When we wrote about Milwaukee-based Johnsen Schmaling in February 2005, the then-two-year-old firm was just getting its feet wet with both residential and commercial projects that showed promise and innovation. Now, two years later, one house in particular, called the Camouflage House, has truly put the team on the map. The owner of the home, John Geiger, who grew up around architects because his father was a blueprinter in Milwaukee, says he chose Johnsen Schmaling because he knew they would give him a unique second home—one he would eventually want to occupy full-time. Still, the level of attention the house has achieved takes him aback. “It’s a real testament to how creative Brian and Sebastian and the builders were with this house,” he says. For firm principals Brian Johnsen, AIA, and Johnsen Schmaling Architects, the attention is surprising, but not unwelcome. “It’s been nice,” says Schmaling, modestly.
 
Modesty is part of what this house is all about, given that at 2,700 square feet, and with a simple palette of common materials, it is neither large nor extravagant. “I wanted honest materials and enough room for me, my wife, and our two sons,” says Geiger. “Then I gave them a pretty free hand to do what they do.”
 
What Johnsen and Schmaling did was create a narrow, linear volume nestled into a hillside above Wisconsin’s Green Lake. The home’s profile virtually disappears into the wooded site—thus the name. “You enter on the second level, where all the home’s public functions take place,” says Schmaling. “The ground level, where the bedrooms are, is submerged.” The seemingly random pattern of building skin of solids and voids—constructed of wall and glass panels—overlaps with the strict 48-inch base grid of the building’s exposed structural columns.

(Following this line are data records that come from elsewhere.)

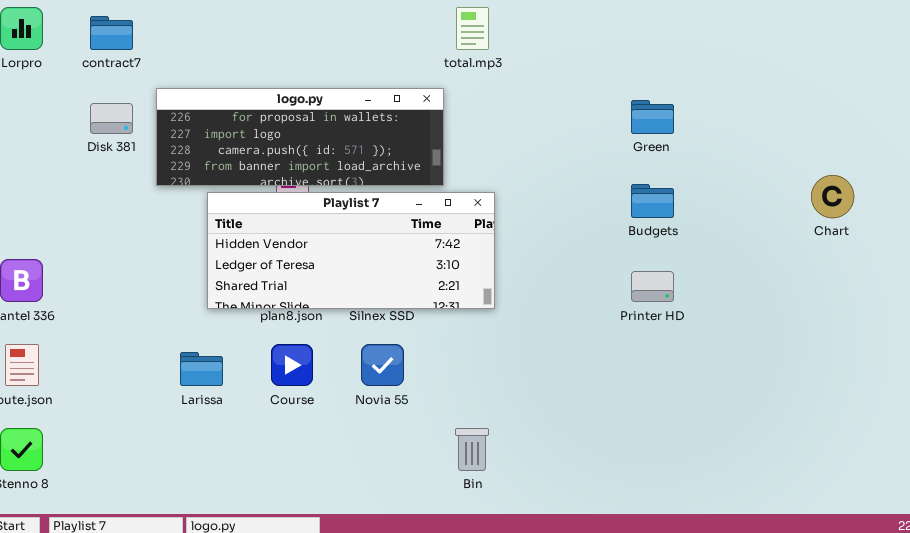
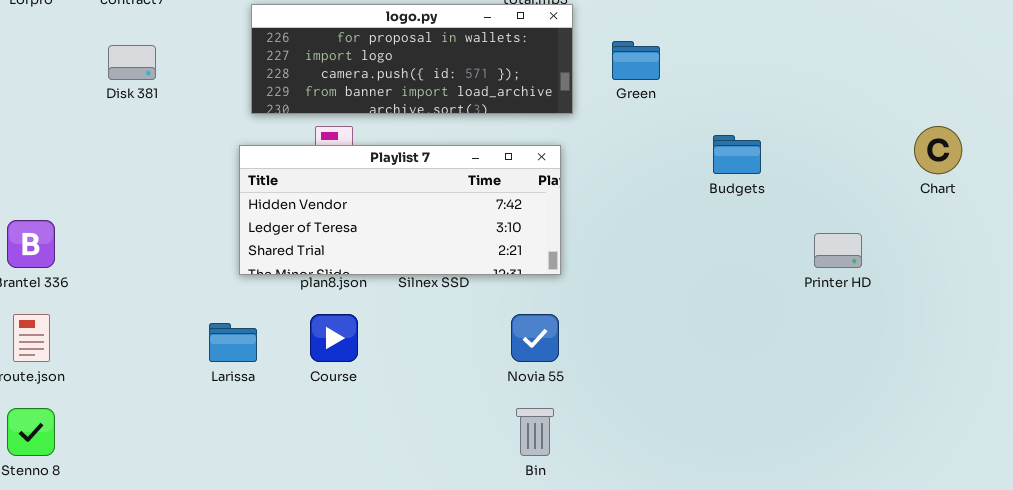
logo.py: [156,88,444,186] -> [251,4,573,114], moved
Green: [631,100,674,134] -> [612,41,660,80], moved
Printer HD: [631,271,674,302] -> [814,233,862,268], moved
Novia 55: [361,344,404,386] -> [511,314,559,362], moved

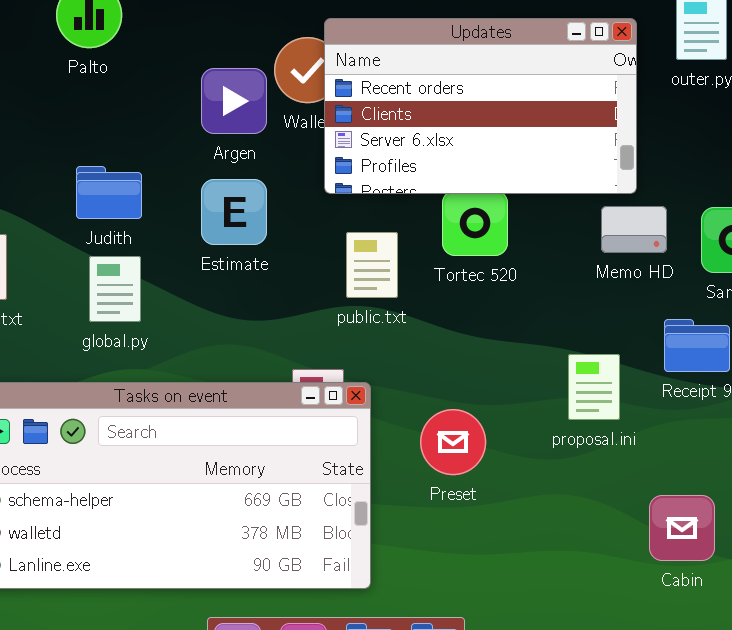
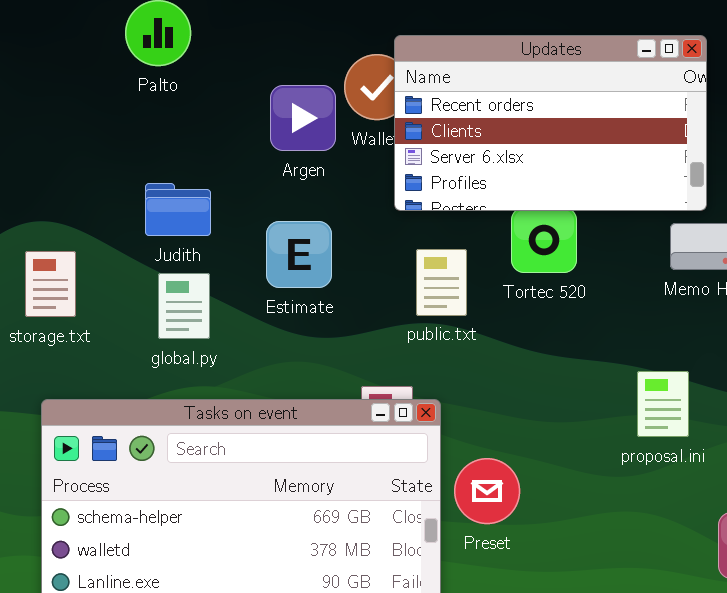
Estimate: [201,179,267,245] -> [266,221,332,288], moved
Preset: [420,409,486,475] -> [454,458,520,524], moved

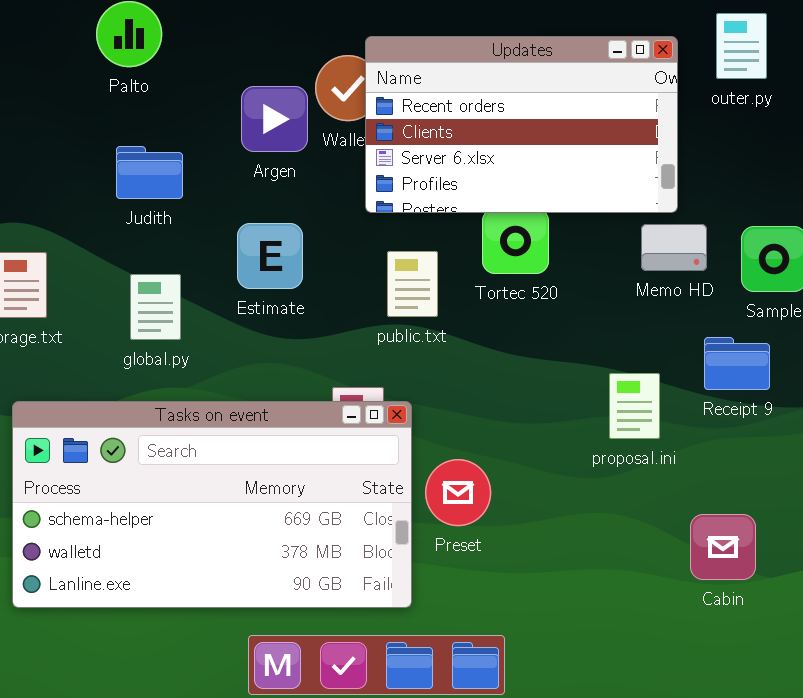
Judith: [145,183,211,236] -> [116,146,183,199], moved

Clad in untreated vertical cedar and a series of different colored Prodema wood veneer panels, the cladding echoes the changing hues of the surrounding trees across the seasons. Schmaling points out that the cedar will weather to a silver-gray while the veneer panels will retain their finish.
 
The house is organized with kitchen, dining, and living areas all on the upper level. You enter this level from a linear, glazed entry foyer across from a breezeway connecting house and garage that penetrates the rectangular building and terminates in a partially covered balcony with spectacular views of the lake. By retracting large folding glass doors, the open living area extends into a spacious screened porch. Stairs connect to the lower level, which is fully exposed on the lakeside and houses the three 9-foot-by-9-foot square bedrooms. A zero-edge bluff terrace stretches along the length of the lower level to the master bedroom “grotto,” an outdoor area between the western edge of the house and an imposing rock formation on the site.
 
The interior reflects the architects’ contemporary take on Wisconsin’s historic lake-cottage architecture, which traditionally featured exposed timber construction, wood cladding, combined living and dining areas centered around a large fireplace, and natural materials. In that vein, the entire upper level is clad with clear-sealed MDF panels by reveals that align with exposed engineered, structural wood beams above. Concrete floors throughout and a three-sided Cor-ten steel-clad fireplace add to the house’s raw, sculptural quality. Low-VOC paints, recycled products, native woods, and high-performance glazing were all specified to add sustainable qualities.
 
The house has scored several awards, including an Honor Award from the Wisconsin AIA. But, says Geiger, his two teenage sons still haven’t shown due respect. “As a child, I was the little kid on the bus picking up plans from these huge architects,” he says. “And now, sitting in a room with them as part of an awards ceremony where my own house is being honored, I’m in total awe.” I’ve grown up thinking that architecture is the highest form of art and that architects, Sebastian and Brian included, just see things differently than other people,” says Geiger. While he knows that his kids love the house, he says that to them it’s still just “Dad’s folly.” But he believes that the Camouflage House is the kind of place that will just keep getting better over the years. “We’ll be getting a boat, and installing a tram system to get it down to the lake,” he says. “I know for the kids, appreciation will come in time.”